Где-то когда-то он уже видел такой сад, не во сне, наяву, и даже не однажды, но где – вспомнить не мог. Сад и дом, в нем стоящий, появлялись и исчезали с пути, словно кто-то говорил: и не мечтай, а вот тебе твоя дорога…
У Н. никогда не было дома. Квартира, в которой одиноко жила мать, домом не считалась. Он потому и ушел оттуда, что не мог жить в тех стенах, под тем потолком. Смолоду и сдуру он решил, что его домом станет дорога. Не мог он любить кирпичи и бетонные блоки, разве что деревянный сруб ему бы понравился, но не сам по себе. Дорога растянулась на десять лет. Выходит, он просто не знал, что дом должен стоять в саду, составляя с ним нечто неразделимое. Вернее, дом должен быть рожден садом – как в это утро.
Устав вглядываться, Н. позволил картинке подняться вверх, дом скрылся за яблонями, Н. снова увидел кота, а потом – край серого забора.

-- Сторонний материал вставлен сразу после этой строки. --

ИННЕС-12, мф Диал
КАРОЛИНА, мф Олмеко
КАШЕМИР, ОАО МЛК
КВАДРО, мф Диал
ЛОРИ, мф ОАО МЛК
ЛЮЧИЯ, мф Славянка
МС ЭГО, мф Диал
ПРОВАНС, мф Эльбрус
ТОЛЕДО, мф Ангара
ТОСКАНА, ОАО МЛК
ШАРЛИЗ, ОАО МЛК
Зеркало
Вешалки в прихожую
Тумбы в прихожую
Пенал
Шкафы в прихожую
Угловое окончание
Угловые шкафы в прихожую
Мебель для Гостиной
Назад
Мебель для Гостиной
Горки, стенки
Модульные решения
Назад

Оставалось только опуститься на пятки.
Если бы это было во сне, Н. перелетел бы через забор в сад. Но это было наяву – и он знал, что такой полет невозможен, невозможен не сам по себе, а запрещен. Запрет допускал прикосновение взгляда, но не тела, охранял и ту изобильную ветку, и даже дырку от сучка в досках забора, которой можно было бы, приникнув, коснуться ресницами.
Он вздохнул. Все в жизни было неправильно, все не так.
Подумалось, что неплохо бы вернуться в ту точку на жизненном пути, откуда началась неправильность. Но он понятия не имел, где она. Возможно, точка отыскалась бы в том году, когда он двадцатилетним, измучившись попытками жить как люди, ушел из дому. По крайней мере так ему казалось.
Но вернуться к матери навсегда он не мог. Она не пыталась его приручить насильно, она даже перестала ругать за вечные и непонятные странствия – она вообще разговаривала теперь крайне мало, вернувшись после ухода второго сына к давнему своему безмолвному состоянию. А только он понимал, что старая женщина каким-то образом виновата в его вселенской неприспособленности к быту. Жить рядом с ней, зная это, жить в кружевном мире, который она молча за десять лет пунктирной разлуки вывязала вокруг себя, развесив тонкой работы шали и покрывала, он бы не научился.